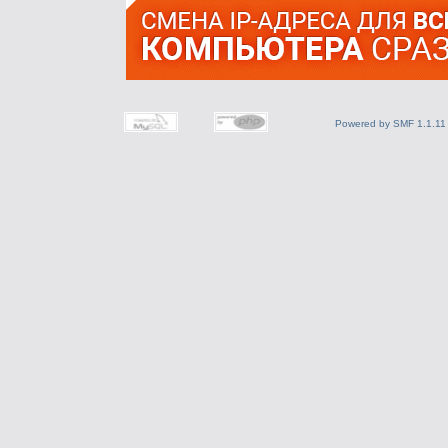
Powered by SMF 1.1.11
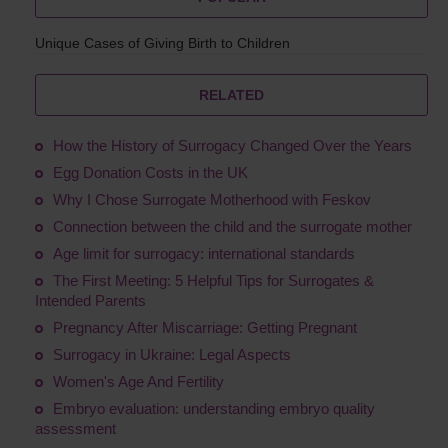
Unique Cases of Giving Birth to Children
RELATED
How the History of Surrogacy Changed Over the Years
Egg Donation Costs in the UK
Why I Chose Surrogate Motherhood with Feskov
Connection between the child and the surrogate mother
Age limit for surrogacy: international standards
The First Meeting: 5 Helpful Tips for Surrogates &
Intended Parents
Pregnancy After Miscarriage: Getting Pregnant
Surrogacy in Ukraine: Legal Aspects
Women's Age And Fertility
Embryo evaluation: understanding embryo quality
assessment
§
Please return exactly the lines from the one containing "Why I Chose Surrogate Motherhood with Feskov" through the end of the entries above, adding no other line.

**Solution for this task**
Why I Chose Surrogate Motherhood with Feskov
Connection between the child and the surrogate mother
Age limit for surrogacy: international standards
The First Meeting: 5 Helpful Tips for Surrogates &
Intended Parents
Pregnancy After Miscarriage: Getting Pregnant
Surrogacy in Ukraine: Legal Aspects
Women's Age And Fertility
Embryo evaluation: understanding embryo quality
assessment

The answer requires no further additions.